Recent progress in translational research on neurovascular and neurodegenerative disorders

Abstract

The already established and widely used intravenous application of recombinant tissue plasminogen activator as a re-opening strategy for acute vessel occlusion in ischemic stroke was recently added by mechanical thrombectomy, representing a fundamental progress in evidence-based medicine to improve the patient's outcome. This has been paralleled by a swift increase in our understanding of pathomechanisms underlying many neurovascular diseases and most prevalent forms of dementia. Taken together, these current advances offer the potential to overcome almost two decades of marginally successful translational research on stroke and dementia, thereby spurring the entire field of translational neuroscience. Moreover, they may also pave the way for the renaissance of classical neuroprotective paradigms.This review reports and summarizes some of the most interesting and promising recent achievements in neurovascular and dementia research. It highlights sessions from the 9th International Symposium on Neuroprotection and Neurorepair that have been discussed from April 19th to 22nd in Leipzig, Germany. To acknowledge the emerging culture of interdisciplinary collaboration and research, special emphasis is given on translational stories ranging from fundamental research on neurode- and -regeneration to late stage translational or early stage clinical investigations.

Keywords: Alzheimer’s disease; brain; cerebral ischemia; cerebral small vessel disease; dementia; experimental therapy; hemorrhage; in vivo imaging; neuroimmunology; neuroprotection; neurorepair; sex differences; stroke; translational research; vascular cognitive impairment.

Fig.1

Increase of infarct core volume due to ICP-caused collateral supply decline. (A) Collateral perfusion helps to limit the extent of the ischemic core after stroke if ICP remains low to moderate. (B) Steeply increasing ICP can dramatically reduce collateral blood flow after ischemic stroke, since the cerebral perfusion pressure equals to the mean arterial pressure minus ICP as suggested by the Monro–Kellie doctrine.

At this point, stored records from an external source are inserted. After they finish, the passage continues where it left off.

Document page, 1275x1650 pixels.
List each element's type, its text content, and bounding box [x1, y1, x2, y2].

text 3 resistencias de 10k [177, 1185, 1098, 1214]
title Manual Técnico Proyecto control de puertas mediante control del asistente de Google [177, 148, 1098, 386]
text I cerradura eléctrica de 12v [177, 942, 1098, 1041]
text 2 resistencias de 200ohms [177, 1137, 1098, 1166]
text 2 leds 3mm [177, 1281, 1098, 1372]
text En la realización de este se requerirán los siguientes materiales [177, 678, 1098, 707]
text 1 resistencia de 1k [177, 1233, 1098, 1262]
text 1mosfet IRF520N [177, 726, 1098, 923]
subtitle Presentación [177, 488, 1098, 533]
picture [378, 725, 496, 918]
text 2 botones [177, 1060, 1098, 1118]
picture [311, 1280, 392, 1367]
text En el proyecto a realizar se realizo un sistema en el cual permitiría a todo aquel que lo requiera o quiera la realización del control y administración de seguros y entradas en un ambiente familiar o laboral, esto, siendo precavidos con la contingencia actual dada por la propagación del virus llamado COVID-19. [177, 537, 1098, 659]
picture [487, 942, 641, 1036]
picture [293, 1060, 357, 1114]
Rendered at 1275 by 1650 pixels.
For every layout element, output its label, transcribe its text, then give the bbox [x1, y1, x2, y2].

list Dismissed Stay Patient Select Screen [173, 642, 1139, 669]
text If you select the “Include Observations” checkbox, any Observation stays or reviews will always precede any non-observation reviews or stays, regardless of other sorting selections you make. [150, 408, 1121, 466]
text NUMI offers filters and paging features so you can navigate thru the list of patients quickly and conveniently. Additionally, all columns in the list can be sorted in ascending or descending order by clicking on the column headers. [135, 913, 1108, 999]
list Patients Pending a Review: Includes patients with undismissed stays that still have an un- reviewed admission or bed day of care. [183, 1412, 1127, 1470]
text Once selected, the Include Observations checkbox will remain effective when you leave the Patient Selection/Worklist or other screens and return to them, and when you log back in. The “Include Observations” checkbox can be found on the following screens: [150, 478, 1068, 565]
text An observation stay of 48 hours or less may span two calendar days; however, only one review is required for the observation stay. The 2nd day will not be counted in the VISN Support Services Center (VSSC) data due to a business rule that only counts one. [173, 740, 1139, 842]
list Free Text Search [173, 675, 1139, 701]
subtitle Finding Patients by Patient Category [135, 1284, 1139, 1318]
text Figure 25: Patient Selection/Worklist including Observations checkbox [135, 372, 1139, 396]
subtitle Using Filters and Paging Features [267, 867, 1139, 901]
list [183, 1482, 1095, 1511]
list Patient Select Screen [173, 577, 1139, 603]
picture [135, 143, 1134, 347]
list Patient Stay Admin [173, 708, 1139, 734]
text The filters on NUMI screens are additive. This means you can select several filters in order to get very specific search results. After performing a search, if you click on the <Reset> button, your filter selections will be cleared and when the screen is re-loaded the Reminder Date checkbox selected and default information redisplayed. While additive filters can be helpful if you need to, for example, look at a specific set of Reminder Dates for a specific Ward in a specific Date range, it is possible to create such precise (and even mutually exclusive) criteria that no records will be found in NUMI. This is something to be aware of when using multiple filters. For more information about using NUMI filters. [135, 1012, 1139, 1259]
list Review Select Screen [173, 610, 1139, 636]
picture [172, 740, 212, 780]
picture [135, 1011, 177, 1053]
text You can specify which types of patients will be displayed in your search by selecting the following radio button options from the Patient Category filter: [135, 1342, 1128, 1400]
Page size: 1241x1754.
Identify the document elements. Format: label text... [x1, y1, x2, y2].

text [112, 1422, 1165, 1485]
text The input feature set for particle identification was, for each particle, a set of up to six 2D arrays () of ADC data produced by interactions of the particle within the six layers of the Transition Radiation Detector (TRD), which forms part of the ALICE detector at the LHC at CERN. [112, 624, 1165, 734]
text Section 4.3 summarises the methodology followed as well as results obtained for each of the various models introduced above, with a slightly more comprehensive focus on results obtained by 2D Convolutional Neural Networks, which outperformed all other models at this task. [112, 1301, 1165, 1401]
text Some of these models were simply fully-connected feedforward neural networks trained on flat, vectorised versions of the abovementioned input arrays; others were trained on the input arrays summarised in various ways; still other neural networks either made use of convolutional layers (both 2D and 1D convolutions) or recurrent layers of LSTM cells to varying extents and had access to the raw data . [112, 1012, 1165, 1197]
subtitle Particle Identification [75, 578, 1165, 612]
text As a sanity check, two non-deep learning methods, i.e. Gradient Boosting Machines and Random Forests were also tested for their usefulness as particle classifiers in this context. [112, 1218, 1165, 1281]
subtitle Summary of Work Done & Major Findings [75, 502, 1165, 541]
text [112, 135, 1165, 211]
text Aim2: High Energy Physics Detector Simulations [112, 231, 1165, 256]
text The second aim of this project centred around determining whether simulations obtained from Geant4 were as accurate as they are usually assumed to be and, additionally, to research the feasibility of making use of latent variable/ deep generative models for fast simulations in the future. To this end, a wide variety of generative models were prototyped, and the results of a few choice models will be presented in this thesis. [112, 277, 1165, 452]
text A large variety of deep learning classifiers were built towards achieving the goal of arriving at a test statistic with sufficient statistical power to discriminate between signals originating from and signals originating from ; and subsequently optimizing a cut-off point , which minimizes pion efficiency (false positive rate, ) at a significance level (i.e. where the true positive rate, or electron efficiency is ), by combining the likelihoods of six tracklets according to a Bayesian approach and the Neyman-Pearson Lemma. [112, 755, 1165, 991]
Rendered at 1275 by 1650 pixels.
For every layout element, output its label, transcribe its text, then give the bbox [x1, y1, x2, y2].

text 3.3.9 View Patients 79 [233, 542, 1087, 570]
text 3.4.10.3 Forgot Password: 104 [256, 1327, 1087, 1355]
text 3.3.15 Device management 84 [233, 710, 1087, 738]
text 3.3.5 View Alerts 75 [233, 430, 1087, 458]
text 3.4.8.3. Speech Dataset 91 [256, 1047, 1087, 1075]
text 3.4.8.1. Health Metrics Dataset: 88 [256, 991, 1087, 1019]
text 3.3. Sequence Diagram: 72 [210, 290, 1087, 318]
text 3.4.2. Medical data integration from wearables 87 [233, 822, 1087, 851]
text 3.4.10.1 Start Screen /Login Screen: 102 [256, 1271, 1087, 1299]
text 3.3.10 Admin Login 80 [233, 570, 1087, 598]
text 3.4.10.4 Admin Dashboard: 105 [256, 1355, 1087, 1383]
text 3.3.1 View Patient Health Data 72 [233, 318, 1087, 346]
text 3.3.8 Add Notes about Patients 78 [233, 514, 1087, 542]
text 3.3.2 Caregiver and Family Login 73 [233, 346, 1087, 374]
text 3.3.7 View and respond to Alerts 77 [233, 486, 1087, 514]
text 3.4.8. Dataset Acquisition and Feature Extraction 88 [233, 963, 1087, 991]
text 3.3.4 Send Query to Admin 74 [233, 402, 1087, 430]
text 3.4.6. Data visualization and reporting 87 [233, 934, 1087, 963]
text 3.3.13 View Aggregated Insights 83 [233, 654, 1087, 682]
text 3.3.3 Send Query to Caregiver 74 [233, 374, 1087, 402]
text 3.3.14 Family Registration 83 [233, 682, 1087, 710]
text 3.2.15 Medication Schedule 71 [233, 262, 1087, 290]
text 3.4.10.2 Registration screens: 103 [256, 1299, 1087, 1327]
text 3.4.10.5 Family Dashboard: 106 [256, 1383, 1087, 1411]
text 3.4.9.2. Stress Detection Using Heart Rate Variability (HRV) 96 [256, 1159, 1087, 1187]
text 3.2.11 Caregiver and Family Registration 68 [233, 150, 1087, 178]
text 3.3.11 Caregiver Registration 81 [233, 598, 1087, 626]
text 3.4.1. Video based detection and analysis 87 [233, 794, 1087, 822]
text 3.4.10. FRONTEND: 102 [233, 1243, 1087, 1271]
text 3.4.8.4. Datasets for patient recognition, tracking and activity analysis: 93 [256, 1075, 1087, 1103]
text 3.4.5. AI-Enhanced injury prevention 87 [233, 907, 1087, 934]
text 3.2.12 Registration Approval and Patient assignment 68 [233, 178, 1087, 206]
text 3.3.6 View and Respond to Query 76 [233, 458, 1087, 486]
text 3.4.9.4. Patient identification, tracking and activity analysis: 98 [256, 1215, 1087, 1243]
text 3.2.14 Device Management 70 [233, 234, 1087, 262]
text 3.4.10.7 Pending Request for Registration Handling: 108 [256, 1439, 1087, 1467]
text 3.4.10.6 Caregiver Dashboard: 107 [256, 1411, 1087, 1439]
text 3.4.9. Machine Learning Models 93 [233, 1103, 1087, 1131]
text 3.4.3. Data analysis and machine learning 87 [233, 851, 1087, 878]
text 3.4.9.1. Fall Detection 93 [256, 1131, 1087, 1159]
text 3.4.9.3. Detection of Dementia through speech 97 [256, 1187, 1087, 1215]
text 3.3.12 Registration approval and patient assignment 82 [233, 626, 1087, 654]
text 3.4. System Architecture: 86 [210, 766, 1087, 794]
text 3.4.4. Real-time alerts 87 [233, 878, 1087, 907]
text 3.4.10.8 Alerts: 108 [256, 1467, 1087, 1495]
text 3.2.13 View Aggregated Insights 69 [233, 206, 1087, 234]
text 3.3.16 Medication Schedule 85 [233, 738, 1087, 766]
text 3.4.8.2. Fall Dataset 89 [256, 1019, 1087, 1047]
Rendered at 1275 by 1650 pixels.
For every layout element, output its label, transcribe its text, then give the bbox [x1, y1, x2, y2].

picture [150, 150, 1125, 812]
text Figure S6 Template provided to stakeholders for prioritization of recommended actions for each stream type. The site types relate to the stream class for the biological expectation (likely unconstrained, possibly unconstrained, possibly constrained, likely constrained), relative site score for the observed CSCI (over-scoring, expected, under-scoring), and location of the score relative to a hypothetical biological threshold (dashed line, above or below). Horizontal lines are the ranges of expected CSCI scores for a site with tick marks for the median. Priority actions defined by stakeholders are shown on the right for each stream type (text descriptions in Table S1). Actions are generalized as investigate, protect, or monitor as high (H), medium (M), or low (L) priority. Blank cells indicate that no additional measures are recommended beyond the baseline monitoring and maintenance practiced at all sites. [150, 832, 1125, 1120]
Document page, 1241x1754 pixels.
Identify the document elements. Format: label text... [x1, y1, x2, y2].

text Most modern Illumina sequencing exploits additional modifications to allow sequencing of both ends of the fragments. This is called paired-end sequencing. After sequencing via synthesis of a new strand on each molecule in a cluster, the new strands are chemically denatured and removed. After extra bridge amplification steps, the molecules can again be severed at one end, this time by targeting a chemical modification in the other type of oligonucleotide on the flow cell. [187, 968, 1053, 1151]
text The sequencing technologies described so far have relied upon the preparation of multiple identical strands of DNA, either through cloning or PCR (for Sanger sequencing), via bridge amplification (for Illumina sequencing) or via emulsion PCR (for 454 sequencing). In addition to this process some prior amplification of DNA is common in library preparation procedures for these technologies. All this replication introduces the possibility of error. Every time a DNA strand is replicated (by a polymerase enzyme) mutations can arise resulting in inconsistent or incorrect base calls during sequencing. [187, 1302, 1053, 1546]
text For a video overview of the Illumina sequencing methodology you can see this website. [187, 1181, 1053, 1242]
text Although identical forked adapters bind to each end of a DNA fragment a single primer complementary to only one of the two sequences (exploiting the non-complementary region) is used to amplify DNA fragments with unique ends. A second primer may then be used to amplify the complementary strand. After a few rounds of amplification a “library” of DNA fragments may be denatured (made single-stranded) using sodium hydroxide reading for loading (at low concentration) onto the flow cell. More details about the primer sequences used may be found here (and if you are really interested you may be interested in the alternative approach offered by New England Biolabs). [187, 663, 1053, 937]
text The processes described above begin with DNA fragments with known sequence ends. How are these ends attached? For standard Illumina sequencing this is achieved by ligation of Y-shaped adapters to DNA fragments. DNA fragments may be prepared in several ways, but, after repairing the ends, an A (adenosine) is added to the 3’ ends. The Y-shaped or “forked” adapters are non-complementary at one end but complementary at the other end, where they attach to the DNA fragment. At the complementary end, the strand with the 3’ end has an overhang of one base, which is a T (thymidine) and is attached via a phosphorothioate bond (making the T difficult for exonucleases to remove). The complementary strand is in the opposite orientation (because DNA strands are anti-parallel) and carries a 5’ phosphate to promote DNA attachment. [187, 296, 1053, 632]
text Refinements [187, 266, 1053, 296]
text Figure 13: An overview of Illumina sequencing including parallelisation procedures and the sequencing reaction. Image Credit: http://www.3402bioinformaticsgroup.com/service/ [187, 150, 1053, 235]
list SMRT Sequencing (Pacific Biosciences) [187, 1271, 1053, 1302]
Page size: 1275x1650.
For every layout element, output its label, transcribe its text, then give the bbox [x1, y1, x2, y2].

Challenging conventional knowledge suggesting that edema is the major cause of ICP increase, Murtha and colleagues could show that even minor ischemic lesions causing mild edema might lead to significant ICP rises. This may represent an important pathophysiological mechanism contributing to significant cerebral damage even after initial minor strokes with larger penumbras with good collateralization. A potential therapeutic strategy might be the application of mild hypothermia, which has been demonstrated to prevent the ICP rise after even minor strokes. Angiograms were taken from Shuaib et al., 2011.

Fig.2

Comparison between rodent, ovine and human brain. Although significantly smaller than the human brain, the ovine brain is also gyrencephalic and exhibits a grey-to-white-matter ration more similar to humans as compared to the rodent brains. Sheep are therefore considered an interesting model species for translational neuroscience.

Fig.3

Changes in neural network connectivity after stroke. (A) Schematic representation of a neural network in human brain before (left), with nodes and edges in blue, and after stroke (right), illustrating global disconnection (red dotted edges) and reorganization (green edges) as a result of a focal stroke lesion (black area). (B) Diffusion tensor imaging-based fiber tractography maps of control (left) and 10-weeks post-stroke rat brain (right), showing altered fiber pathway patterns in perilesional white matter chronically after stroke. Stroke was induced by 90-min intraluminal occlusion of the right middle cerebral artery in adult male Sprague Dawley rats. High angular (120 directions) and spatial resolution (0.2 mm isotropic voxels) diffusion-weighted MRI data were acquired post mortem on a 9.4 T animal MRI scanner (total scan time: 26 h). MrTrix3^® software (http://www.mrtrix.org/) was used for diffusion-based tractography. Courtesy of Michel Sinke and Willem Otte.

Fig.4

Transcranial direct current stimulation (tDCS) induces neurogenesis and accelerates functional recovery after stroke in the rodent brain. (A) Neuroblasts in the subventricular zone (SVZ) were identified by their expression of doublecortin (DCX) under control conditions (sham, left) and after multi-session tDCS of cathodal (middle) or anodal (right) polarity. (B) Following multi-session tDCS of cathodal or anodal polarity, the area of DCX-positive neuroblasts in the SVZ ipsilateral to tDCS was wider than under control conditions in the healthy mouse brain (sham). (C) Rats subjected to focal cerebral ischemia by middle cerebral artery occlusion displayed a wider DCX+area of the SVZ when treated with tDCS of cathodal or anodal polarity for 10 consecutive days after stroke. (D) Motor recovery assessed by the Catwalk test revealed that multi-session cathodal tDCS led to a faster recovery of limb strength (‘print area’) in stroke rats compared to sham treatment. (E) Both cathodal and anodal tDCS facilitated recovery of gait, i.e., led to less limping (‘stand’), compared to control (^*p < 0.05). Figure elements were modified from Pikhovych et al., 2016 and Braun et al., 2016 with permissions.